Manuskript erstmalig eingereicht am 20.09.1995

in der vorliegenden Form angenommen am 14.11.1995

Publication Date:
24 March 2008 (online)

Zusammenfassung

Hintergrund Die initiale Versorgung schwerster Augenverätzungen ist ausschlaggebend für den oft Monate oder Jahre andauernden Heilungsprozess. Um die Bedeutung der frühzeitig durchgeführten chirurgischen Eingriffe für einen komplikationsarmen Krankheitsverlauf zu verstehen, wurden diese in experimentellen Studien nachvollzogen.

Material und Methoden Jeweils das rechte Auge von 20 Kaninchen wurde 48 Stunden nach schwerster Verätzung des vorderen Segments (1 n NaOH für 30 s) chirurgisch versorgt. Die erste Studie beinhaltete die Nekrosenausschneidung in Kombination mit der Tenonplastik, dem Aufkleben eines künstlichen Epithels und der abschließenden Blepharorhaphie. In einer weiteren Studie wurde auf die Blepharorhaphie verzichtet und die Fornices postoperativ mit Hilfe eines stumpfen Spatels von Verwachsungen freigehalten. Zusätzlich wurde als antiinflammatorische Therapie eine Depotinjektion Volon A 40 verabreicht. Nach der klinischen Beobachtung über einen Zeitraum von 4–18 Wochen wurden die Augen histologisch begutachtet.

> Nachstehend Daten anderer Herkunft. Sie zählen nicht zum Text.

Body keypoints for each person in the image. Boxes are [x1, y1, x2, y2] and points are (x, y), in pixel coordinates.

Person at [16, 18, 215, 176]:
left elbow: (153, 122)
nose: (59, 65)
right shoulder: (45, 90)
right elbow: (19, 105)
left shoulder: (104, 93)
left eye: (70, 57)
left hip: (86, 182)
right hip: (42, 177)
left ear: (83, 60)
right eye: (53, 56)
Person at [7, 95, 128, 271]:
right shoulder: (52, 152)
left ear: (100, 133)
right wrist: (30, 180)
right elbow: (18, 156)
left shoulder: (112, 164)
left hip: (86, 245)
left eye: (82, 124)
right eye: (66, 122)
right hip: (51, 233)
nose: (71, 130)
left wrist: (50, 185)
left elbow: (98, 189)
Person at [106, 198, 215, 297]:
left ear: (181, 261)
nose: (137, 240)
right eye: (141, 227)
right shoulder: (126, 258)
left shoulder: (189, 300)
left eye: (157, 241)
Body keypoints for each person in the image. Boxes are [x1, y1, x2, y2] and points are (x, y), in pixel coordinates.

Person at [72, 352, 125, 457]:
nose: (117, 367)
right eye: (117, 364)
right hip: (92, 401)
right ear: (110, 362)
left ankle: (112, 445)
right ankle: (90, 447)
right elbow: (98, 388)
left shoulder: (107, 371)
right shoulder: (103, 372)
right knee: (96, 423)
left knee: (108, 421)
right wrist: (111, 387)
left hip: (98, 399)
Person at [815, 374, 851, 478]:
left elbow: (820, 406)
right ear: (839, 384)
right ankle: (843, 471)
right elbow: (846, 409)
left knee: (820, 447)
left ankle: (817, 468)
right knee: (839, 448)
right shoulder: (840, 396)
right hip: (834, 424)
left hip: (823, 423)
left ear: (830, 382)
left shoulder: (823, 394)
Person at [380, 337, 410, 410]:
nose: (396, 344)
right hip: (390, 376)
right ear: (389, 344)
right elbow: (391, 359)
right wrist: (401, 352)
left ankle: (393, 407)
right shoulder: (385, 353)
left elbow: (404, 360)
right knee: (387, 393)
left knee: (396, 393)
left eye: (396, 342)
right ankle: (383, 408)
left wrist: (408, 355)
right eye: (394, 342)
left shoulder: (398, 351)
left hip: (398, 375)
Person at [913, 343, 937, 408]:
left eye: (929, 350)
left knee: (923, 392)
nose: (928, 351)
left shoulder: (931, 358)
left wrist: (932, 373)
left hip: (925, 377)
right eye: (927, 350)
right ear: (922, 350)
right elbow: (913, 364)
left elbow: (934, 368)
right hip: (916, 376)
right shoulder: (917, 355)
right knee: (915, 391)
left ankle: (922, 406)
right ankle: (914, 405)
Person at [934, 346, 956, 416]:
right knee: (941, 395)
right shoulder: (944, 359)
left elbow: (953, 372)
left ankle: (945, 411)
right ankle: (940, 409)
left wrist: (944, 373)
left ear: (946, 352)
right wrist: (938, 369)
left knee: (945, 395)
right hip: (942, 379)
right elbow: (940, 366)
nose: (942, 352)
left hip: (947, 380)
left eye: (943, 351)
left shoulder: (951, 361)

Ergebnisse Die durch die Blepharorhaphie ruhig gestellten Augen zeigten ein erhöhtes Infektionsrisiko und ein vermehrtes Auftreten von proliferativen Veränderungen der bindegewebigen Anteile sowie eine höhere Ulzerationsrate der Hornhäute. Im Gegensatz dazu konnten diese Komplikationen in der zweiten Studie durch konsequente klinische Kontrolle des künstlichen Epithels und der Fornices reduziert werden.

Diskussion Es konnte gezeigt werden, dass proliferative Prozesse im Rahmen der Verätzungskrankheit ernstzunehmende Komplikationen darstellen. Das Ausmaß kann jedoch durch konsequente mechanische Behandlung verringert und die daraus resultierende reaktive Entzündung durch eine ergänzende antiinflammatorische Therapie beherrscht werden. Desweiteren wurde deutlich, dass das intakte künstliche Epithel eine wichtige Maßnahme ist, um ein geeignetes Wundbett für eine spätere Keratoplastik zu schaffen. Um eine postoperative Kontrolle zu ermöglichen, sollte von einer Blepharorhaphie abgesehen werden.

Summary

Background Initial surgical treatment of severe eye burns is important for the long lasting healing period. To look closer at the efficacy of the early surgical treatment and the possible consequences for woundhealing, the surgical interventions were examined in an animal experiment.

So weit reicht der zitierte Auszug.